Попав в плен и обросши бородою, он, видимо, отбросил от себя все напущенное на него, чуждое, солдатское и невольно возвратился к прежнему, крестьянскому, народному складу.
– Солдат в отпуску – рубаха из порток, – говаривал он. Он неохотно говорил про свое солдатское время, хотя не жаловался, и часто повторял, что он всю службу ни разу бит не был. Когда он рассказывал, то преимущественно рассказывал из своих старых и, видимо, дорогих ему воспоминаний «христианского», как он выговаривал, крестьянского быта. Поговорки, которые наполняли его речь, не были те, большей частью неприличные и бойкие поговорки, которые говорят солдаты, но это были те народные изречения, которые кажутся столь незначительными, взятые отдельно, и которые получают вдруг значение глубокой мудрости, когда они сказаны кстати.

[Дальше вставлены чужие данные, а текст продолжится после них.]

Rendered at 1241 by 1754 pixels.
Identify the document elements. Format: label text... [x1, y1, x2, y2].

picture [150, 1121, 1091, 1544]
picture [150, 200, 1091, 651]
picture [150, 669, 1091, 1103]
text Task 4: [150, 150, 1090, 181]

Часто он говорил совершенно противоположное тому, что он говорил прежде, но и то и другое было справедливо. Он любил говорить и говорил хорошо, украшая свою речь ласкательными и пословицами, которые, Пьеру казалось, он сам выдумывал; но главная прелесть его рассказов состояла в том, что в его речи события самые простые, иногда те самые, которые, не замечая их, видел Пьер, получали характер торжественного благообразия. Он любил слушать сказки, которые рассказывал по вечерам (всё одни и те же) один солдат, но больше всего он любил слушать рассказы о настоящей жизни. Он радостно улыбался, слушая такие рассказы, вставляя слова и делая вопросы, клонившиеся к тому, чтобы уяснить себе благообразие того, что ему рассказывали. Привязанностей, дружбы, любви, как понимал их Пьер, Каратаев не имел никаких; но он любил и любовно жил со всем, с чем его сводила жизнь, и в особенности с человеком – не с известным каким нибудь человеком, а с теми людьми, которые были перед его глазами. Он любил свою шавку, любил товарищей, французов, любил Пьера, который был его соседом; но Пьер чувствовал, что Каратаев, несмотря на всю свою ласковую нежность к нему (которою он невольно отдавал должное духовной жизни Пьера), ни на минуту не огорчился бы разлукой с ним. И Пьер то же чувство начинал испытывать к Каратаеву.